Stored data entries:

----------

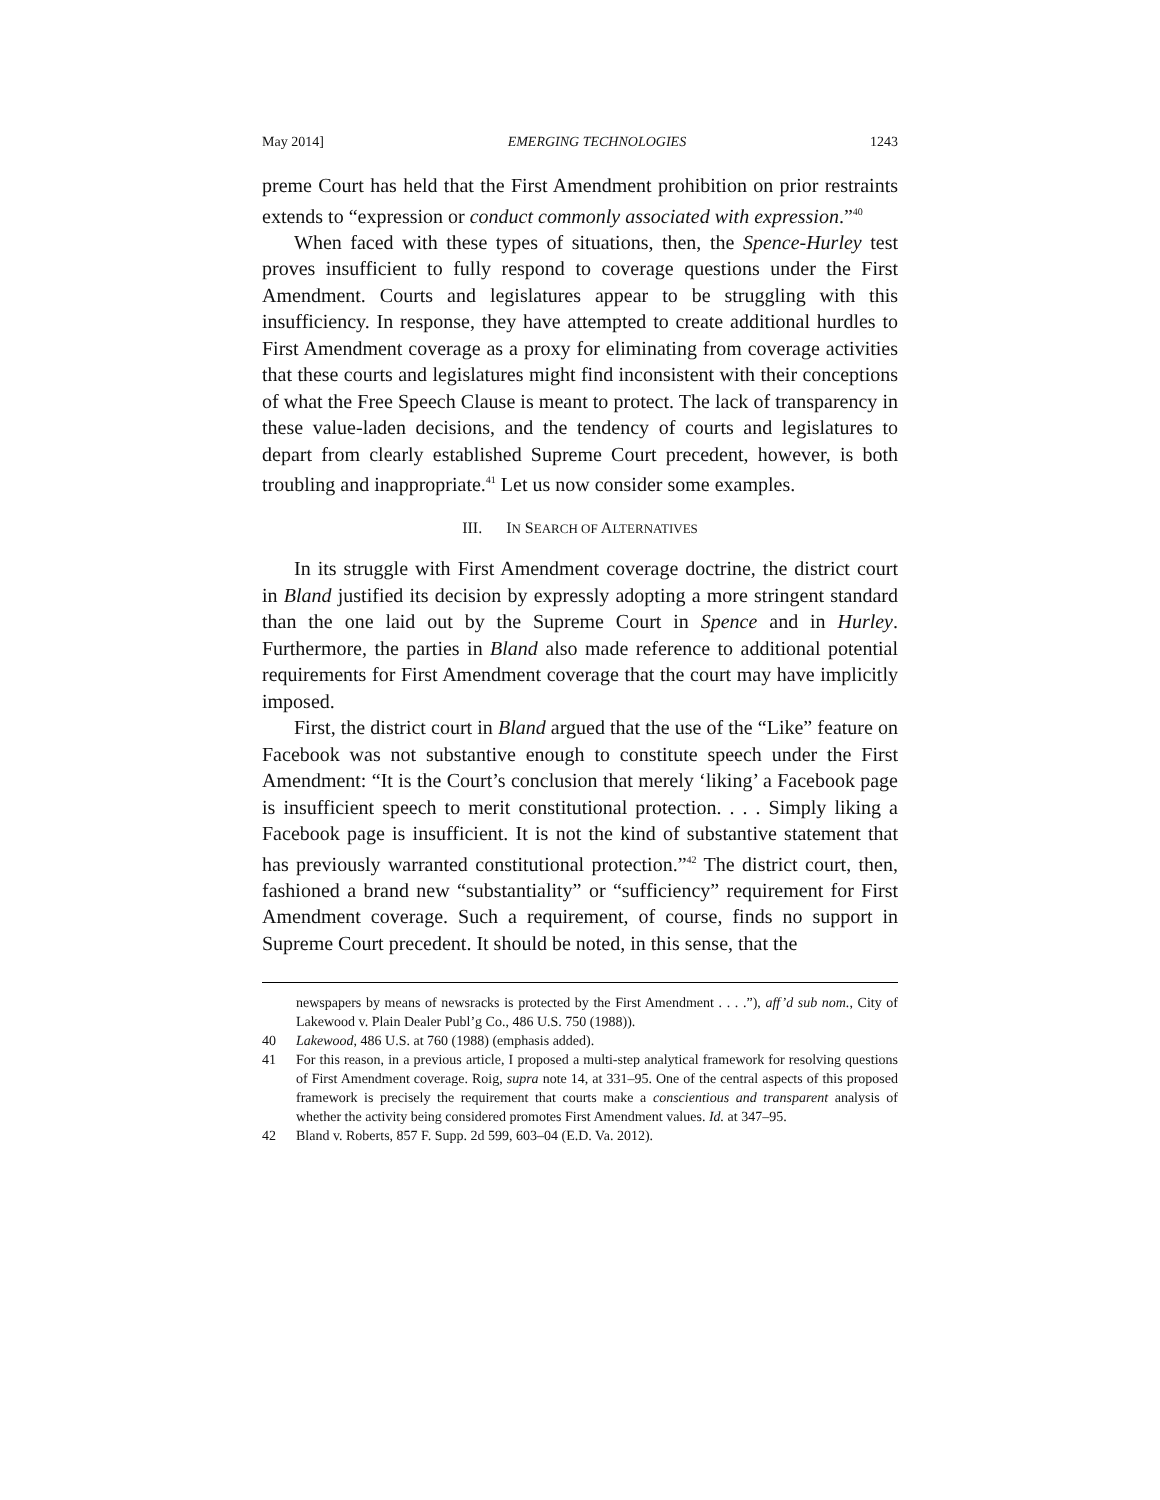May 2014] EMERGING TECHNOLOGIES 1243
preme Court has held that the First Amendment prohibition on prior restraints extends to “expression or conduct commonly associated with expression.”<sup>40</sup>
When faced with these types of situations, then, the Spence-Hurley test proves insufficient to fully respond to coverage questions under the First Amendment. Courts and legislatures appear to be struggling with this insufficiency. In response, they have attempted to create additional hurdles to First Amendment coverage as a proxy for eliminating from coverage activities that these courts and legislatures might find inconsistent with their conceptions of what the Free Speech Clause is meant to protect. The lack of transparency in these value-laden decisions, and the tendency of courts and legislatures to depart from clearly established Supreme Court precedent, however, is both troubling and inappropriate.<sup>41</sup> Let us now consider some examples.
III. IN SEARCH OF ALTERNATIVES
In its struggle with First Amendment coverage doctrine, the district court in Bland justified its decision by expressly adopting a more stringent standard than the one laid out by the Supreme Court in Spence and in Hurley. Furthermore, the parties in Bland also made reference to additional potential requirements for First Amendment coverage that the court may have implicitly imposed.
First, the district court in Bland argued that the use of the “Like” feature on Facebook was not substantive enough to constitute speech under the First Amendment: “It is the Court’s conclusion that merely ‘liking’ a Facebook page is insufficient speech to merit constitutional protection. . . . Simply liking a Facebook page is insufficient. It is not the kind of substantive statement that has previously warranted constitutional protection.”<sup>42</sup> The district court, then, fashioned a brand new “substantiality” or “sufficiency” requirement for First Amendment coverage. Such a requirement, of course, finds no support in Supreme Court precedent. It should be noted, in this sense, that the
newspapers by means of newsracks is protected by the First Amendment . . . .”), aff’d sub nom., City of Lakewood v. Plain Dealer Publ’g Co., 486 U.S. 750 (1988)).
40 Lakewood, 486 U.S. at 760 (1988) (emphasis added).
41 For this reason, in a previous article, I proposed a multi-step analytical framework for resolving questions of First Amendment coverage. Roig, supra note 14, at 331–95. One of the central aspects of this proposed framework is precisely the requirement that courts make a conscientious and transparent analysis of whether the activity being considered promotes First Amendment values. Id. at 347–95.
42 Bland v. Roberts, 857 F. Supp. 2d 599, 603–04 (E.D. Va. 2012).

----------

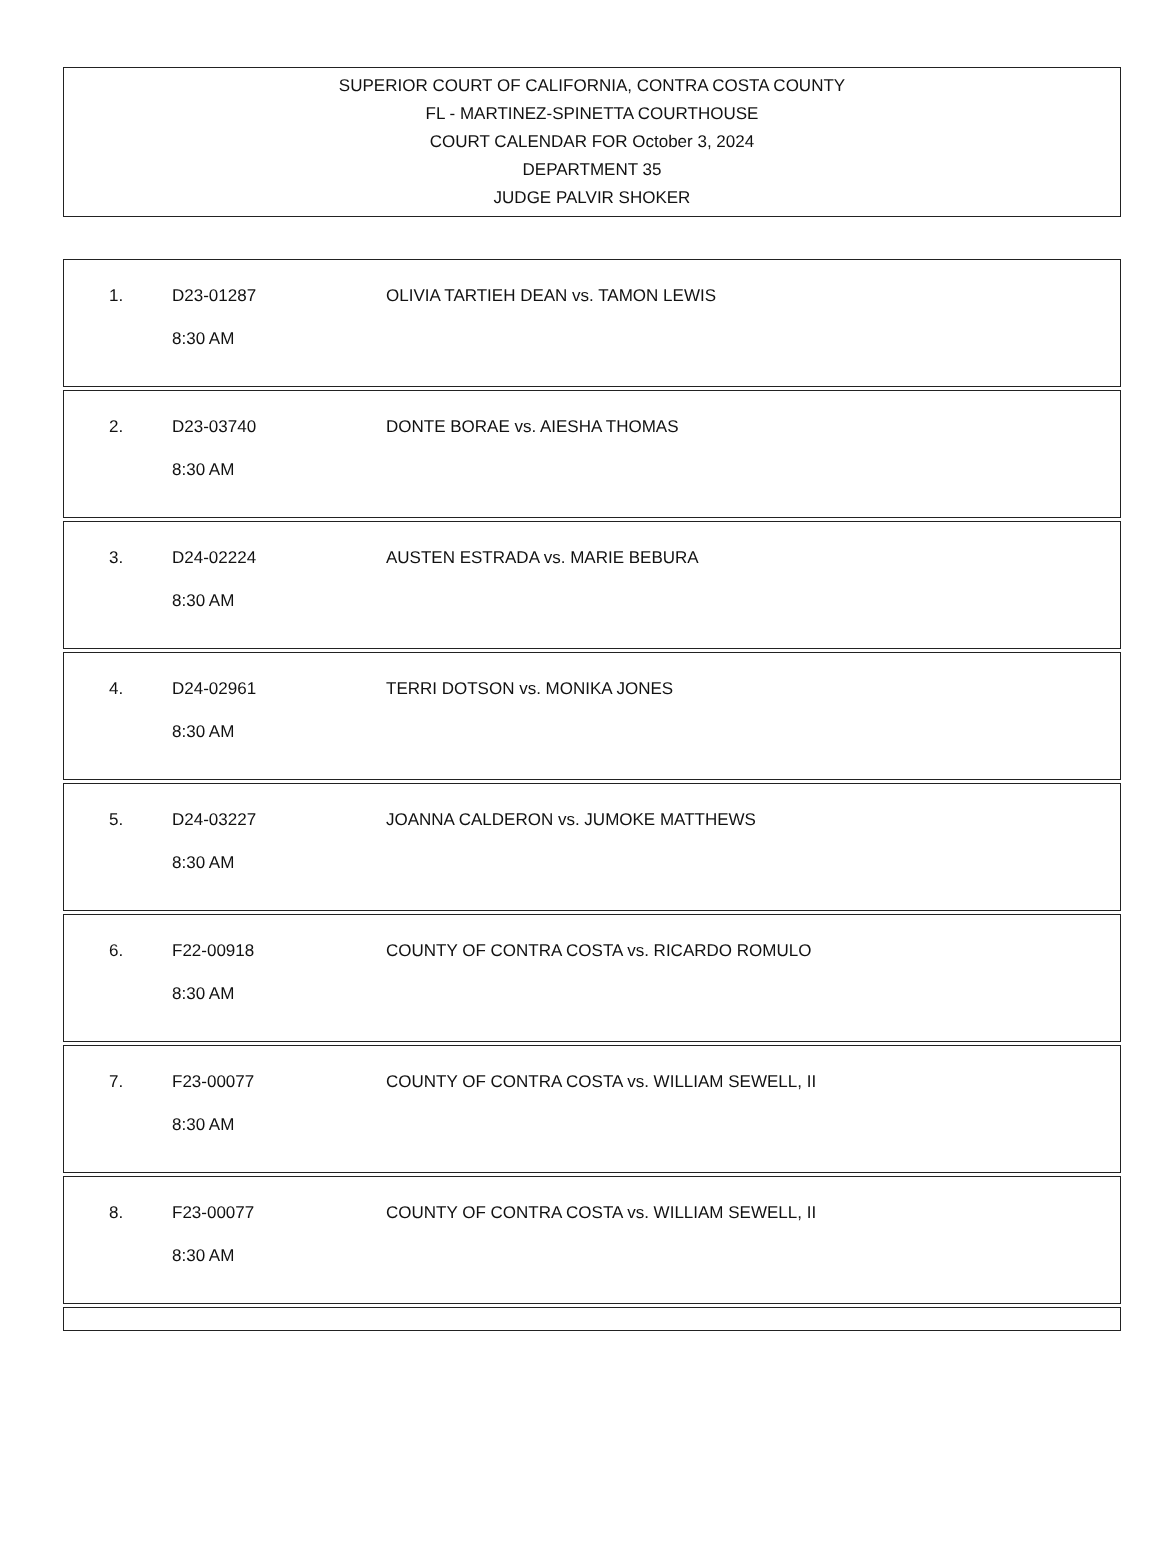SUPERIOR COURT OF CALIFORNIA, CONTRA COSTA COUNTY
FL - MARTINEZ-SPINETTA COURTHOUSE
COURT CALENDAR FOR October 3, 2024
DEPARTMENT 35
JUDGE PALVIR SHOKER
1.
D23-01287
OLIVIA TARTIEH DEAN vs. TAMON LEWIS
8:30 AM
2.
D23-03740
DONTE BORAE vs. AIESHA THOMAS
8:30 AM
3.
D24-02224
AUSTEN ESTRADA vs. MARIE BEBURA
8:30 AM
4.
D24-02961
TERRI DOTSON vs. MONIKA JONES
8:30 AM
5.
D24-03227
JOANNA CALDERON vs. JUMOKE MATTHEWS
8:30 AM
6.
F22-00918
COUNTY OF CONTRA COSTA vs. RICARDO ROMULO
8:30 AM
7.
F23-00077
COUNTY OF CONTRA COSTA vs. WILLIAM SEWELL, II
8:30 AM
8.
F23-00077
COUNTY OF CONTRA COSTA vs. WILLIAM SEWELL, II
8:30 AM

----------

> TASK PROMPT
Extract the part of the records that opens with the line containing "May 2014] EMERGING TECHNOLOGIES 1243" and closes with the line containing "preme Court has". Take only those lines, exactly, and no pictures.

> RESULT
May 2014] EMERGING TECHNOLOGIES 1243
preme Court has held that the First Amendment prohibition on prior restraints extends to “expression or conduct commonly associated with expression.”<sup>40</sup>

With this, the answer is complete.